* [What to do]:
An exact copy of all the records is the expected answer.

* [Input data]:
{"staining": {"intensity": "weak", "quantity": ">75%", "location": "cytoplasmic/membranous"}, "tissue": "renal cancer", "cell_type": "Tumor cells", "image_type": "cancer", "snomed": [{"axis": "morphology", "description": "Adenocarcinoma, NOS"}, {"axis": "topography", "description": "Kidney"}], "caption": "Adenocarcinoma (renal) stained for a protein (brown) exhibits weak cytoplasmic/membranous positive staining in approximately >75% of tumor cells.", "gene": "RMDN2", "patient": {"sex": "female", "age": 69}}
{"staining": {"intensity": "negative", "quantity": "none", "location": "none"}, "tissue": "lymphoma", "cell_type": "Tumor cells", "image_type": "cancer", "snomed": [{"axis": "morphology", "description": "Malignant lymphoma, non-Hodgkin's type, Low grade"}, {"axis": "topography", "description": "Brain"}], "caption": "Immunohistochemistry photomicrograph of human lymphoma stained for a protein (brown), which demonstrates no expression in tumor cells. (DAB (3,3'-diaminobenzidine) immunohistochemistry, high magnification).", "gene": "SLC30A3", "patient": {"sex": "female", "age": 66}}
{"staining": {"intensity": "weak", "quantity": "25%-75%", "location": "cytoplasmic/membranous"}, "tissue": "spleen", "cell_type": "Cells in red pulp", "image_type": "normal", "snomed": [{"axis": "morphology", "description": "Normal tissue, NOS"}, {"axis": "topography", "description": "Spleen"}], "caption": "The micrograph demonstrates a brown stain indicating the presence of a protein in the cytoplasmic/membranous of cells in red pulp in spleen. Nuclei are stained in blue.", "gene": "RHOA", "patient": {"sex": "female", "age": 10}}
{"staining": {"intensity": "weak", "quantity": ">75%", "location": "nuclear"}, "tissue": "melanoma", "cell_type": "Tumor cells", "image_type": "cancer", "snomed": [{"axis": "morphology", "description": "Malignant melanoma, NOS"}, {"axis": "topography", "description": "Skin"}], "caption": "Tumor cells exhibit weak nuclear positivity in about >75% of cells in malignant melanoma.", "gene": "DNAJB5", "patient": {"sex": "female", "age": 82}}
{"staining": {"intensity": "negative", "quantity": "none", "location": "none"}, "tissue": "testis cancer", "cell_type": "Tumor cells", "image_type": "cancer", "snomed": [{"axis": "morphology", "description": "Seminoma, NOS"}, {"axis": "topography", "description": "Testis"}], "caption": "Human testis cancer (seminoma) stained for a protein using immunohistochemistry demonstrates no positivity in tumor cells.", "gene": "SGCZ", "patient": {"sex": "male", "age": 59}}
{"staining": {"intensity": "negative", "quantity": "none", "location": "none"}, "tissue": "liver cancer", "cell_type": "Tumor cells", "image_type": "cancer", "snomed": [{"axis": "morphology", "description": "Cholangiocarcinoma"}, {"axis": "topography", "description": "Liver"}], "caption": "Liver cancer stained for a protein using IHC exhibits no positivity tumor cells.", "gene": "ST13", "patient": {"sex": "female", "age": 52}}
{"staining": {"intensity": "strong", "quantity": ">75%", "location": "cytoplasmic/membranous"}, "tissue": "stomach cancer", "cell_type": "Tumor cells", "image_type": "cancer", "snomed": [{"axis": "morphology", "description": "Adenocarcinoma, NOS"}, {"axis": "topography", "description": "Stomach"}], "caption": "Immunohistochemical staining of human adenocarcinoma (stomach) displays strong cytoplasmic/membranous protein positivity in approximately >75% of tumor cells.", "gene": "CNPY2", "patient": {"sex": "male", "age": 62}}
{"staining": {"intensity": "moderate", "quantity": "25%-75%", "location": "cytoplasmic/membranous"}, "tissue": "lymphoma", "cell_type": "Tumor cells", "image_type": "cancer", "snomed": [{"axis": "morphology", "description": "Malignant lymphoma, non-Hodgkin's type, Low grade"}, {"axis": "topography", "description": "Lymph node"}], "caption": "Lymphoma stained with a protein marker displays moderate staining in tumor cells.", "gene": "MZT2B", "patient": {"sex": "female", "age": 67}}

* [Output]:
{"staining": {"intensity": "weak", "quantity": ">75%", "location": "cytoplasmic/membranous"}, "tissue": "renal cancer", "cell_type": "Tumor cells", "image_type": "cancer", "snomed": [{"axis": "morphology", "description": "Adenocarcinoma, NOS"}, {"axis": "topography", "description": "Kidney"}], "caption": "Adenocarcinoma (renal) stained for a protein (brown) exhibits weak cytoplasmic/membranous positive staining in approximately >75% of tumor cells.", "gene": "RMDN2", "patient": {"sex": "female", "age": 69}}
{"staining": {"intensity": "negative", "quantity": "none", "location": "none"}, "tissue": "lymphoma", "cell_type": "Tumor cells", "image_type": "cancer", "snomed": [{"axis": "morphology", "description": "Malignant lymphoma, non-Hodgkin's type, Low grade"}, {"axis": "topography", "description": "Brain"}], "caption": "Immunohistochemistry photomicrograph of human lymphoma stained for a protein (brown), which demonstrates no expression in tumor cells. (DAB (3,3'-diaminobenzidine) immunohistochemistry, high magnification).", "gene": "SLC30A3", "patient": {"sex": "female", "age": 66}}
{"staining": {"intensity": "weak", "quantity": "25%-75%", "location": "cytoplasmic/membranous"}, "tissue": "spleen", "cell_type": "Cells in red pulp", "image_type": "normal", "snomed": [{"axis": "morphology", "description": "Normal tissue, NOS"}, {"axis": "topography", "description": "Spleen"}], "caption": "The micrograph demonstrates a brown stain indicating the presence of a protein in the cytoplasmic/membranous of cells in red pulp in spleen. Nuclei are stained in blue.", "gene": "RHOA", "patient": {"sex": "female", "age": 10}}
{"staining": {"intensity": "weak", "quantity": ">75%", "location": "nuclear"}, "tissue": "melanoma", "cell_type": "Tumor cells", "image_type": "cancer", "snomed": [{"axis": "morphology", "description": "Malignant melanoma, NOS"}, {"axis": "topography", "description": "Skin"}], "caption": "Tumor cells exhibit weak nuclear positivity in about >75% of cells in malignant melanoma.", "gene": "DNAJB5", "patient": {"sex": "female", "age": 82}}
{"staining": {"intensity": "negative", "quantity": "none", "location": "none"}, "tissue": "testis cancer", "cell_type": "Tumor cells", "image_type": "cancer", "snomed": [{"axis": "morphology", "description": "Seminoma, NOS"}, {"axis": "topography", "description": "Testis"}], "caption": "Human testis cancer (seminoma) stained for a protein using immunohistochemistry demonstrates no positivity in tumor cells.", "gene": "SGCZ", "patient": {"sex": "male", "age": 59}}
{"staining": {"intensity": "negative", "quantity": "none", "location": "none"}, "tissue": "liver cancer", "cell_type": "Tumor cells", "image_type": "cancer", "snomed": [{"axis": "morphology", "description": "Cholangiocarcinoma"}, {"axis": "topography", "description": "Liver"}], "caption": "Liver cancer stained for a protein using IHC exhibits no positivity tumor cells.", "gene": "ST13", "patient": {"sex": "female", "age": 52}}
{"staining": {"intensity": "strong", "quantity": ">75%", "location": "cytoplasmic/membranous"}, "tissue": "stomach cancer", "cell_type": "Tumor cells", "image_type": "cancer", "snomed": [{"axis": "morphology", "description": "Adenocarcinoma, NOS"}, {"axis": "topography", "description": "Stomach"}], "caption": "Immunohistochemical staining of human adenocarcinoma (stomach) displays strong cytoplasmic/membranous protein positivity in approximately >75% of tumor cells.", "gene": "CNPY2", "patient": {"sex": "male", "age": 62}}
{"staining": {"intensity": "moderate", "quantity": "25%-75%", "location": "cytoplasmic/membranous"}, "tissue": "lymphoma", "cell_type": "Tumor cells", "image_type": "cancer", "snomed": [{"axis": "morphology", "description": "Malignant lymphoma, non-Hodgkin's type, Low grade"}, {"axis": "topography", "description": "Lymph node"}], "caption": "Lymphoma stained with a protein marker displays moderate staining in tumor cells.", "gene": "MZT2B", "patient": {"sex": "female", "age": 67}}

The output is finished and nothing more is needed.